Aus zwei wird eins: Der kommunale Abfallentsorger Aha vereint unter einem Neubau auf dem Gelände des ehemaligen hannoverschen Hauptgüterbahnhofs in der Nordstadt zwei Betriebsstätten und investiert 20 Millionen Euro. Angesichts der berechnete Leistungsdaten etwa der künftigen Gebäudeenergietechnik ist der Neubau aus Sicht von Axel von der Ohe, Finanz- und Ordnungsdezernent der Stadt, „ein Leuchtturmprojekt für den Klimaschutz in Hannover“. Am Donnerstag war Richtfest.

Rund 150 Aha-Beschäftigte sollen die neue Betriebsstätte nach Fertigstellung im Frühjahr 2020 mit Leben füllen; auf dem Hof soll auch eine Schüttguthalle mit Salz und Splitt für den Winterdienst stehen.

Laut Aha benötigt das zweigeschossige Gebäude dank Passivhausbauweise im Vergleich zu herkömmlichen „Standardbürogebäuden“ bis zu 70 Prozent weniger Energie. Möglich macht das neben besonders hoher Dämmung und Luftdichtheit die Nutzung von Erdwärme (Geothermie): 20 Sonden, die bis 100 Meter tief reichen, sollen 70 Prozent des Wärmebedarfs decken. Zudem werde etwa auch das ablaufende Duschwasser der Wärmerückgewinnung zugeführt.

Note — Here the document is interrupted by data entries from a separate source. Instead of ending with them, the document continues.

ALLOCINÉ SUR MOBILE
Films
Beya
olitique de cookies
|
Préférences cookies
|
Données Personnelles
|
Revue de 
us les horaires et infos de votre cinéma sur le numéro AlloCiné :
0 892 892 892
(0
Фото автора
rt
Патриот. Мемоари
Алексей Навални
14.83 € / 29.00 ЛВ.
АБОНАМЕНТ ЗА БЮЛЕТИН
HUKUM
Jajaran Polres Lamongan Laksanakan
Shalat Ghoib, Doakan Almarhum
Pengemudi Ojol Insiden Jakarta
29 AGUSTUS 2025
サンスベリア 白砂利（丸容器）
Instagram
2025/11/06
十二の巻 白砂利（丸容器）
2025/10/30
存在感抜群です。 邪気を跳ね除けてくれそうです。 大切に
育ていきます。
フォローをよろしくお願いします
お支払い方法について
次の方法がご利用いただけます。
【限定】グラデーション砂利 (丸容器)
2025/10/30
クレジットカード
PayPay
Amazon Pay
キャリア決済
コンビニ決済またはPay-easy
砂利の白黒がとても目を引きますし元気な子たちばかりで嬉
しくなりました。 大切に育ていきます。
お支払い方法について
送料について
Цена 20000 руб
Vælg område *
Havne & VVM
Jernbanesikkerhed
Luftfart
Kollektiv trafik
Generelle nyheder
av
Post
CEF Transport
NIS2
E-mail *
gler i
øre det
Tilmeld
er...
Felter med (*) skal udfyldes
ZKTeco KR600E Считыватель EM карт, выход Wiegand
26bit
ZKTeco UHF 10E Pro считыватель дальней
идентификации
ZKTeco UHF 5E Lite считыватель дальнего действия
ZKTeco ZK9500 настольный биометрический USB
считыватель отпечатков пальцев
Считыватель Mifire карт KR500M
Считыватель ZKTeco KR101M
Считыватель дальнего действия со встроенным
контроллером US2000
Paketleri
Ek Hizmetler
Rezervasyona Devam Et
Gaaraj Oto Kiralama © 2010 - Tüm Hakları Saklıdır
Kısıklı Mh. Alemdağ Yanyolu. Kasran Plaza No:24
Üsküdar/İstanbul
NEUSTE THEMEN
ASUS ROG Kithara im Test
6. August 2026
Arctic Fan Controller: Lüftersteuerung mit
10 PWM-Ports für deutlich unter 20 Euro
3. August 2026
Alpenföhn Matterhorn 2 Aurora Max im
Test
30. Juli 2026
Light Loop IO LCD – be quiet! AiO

IN RICHTFESTLAUNE: Mathias Quast, Thomas Schwarz (Aha-Chef), Axel von der Ohe (Kämmerer von Hannover) und Klaus Müller (Zimmermann) Quelle: Foto: Wilde

Und auf den Dächern wird mittels Photovoltaikanlage durch Solarzellen aus Sonnenlicht Strom erzeugt (Spitzenleistung: 170 Kilowatt). Und um die Fahrzeugflotte sauber zu machen, gibt es vor Ort zehn Hochdruckreiniger – die haben Anschluss an ein 3000 Liter fassendes Behältnis, wo Regenwasser von den Dächern aufgefangen wird.

Aha-Chef Thomas Schwarz sieht das Projekt als Ausdruck der Verantwortung eines kommunalen Unternehmens gegenüber der Umwelt und findet, dass Aha damit „einen zusätzlichen und nachhaltigen Beitrag zur Steigerung der Lebensqualität in der Region Hannover leistet“.